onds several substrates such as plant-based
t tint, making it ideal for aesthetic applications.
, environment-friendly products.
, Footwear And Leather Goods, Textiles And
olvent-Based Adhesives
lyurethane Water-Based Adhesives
* * *
WHAT IS NEEDED> Every line in the records above with the string "Adhesives" in it should be shown.

WRITTEN REPLY>
olvent-Based Adhesives
lyurethane Water-Based Adhesives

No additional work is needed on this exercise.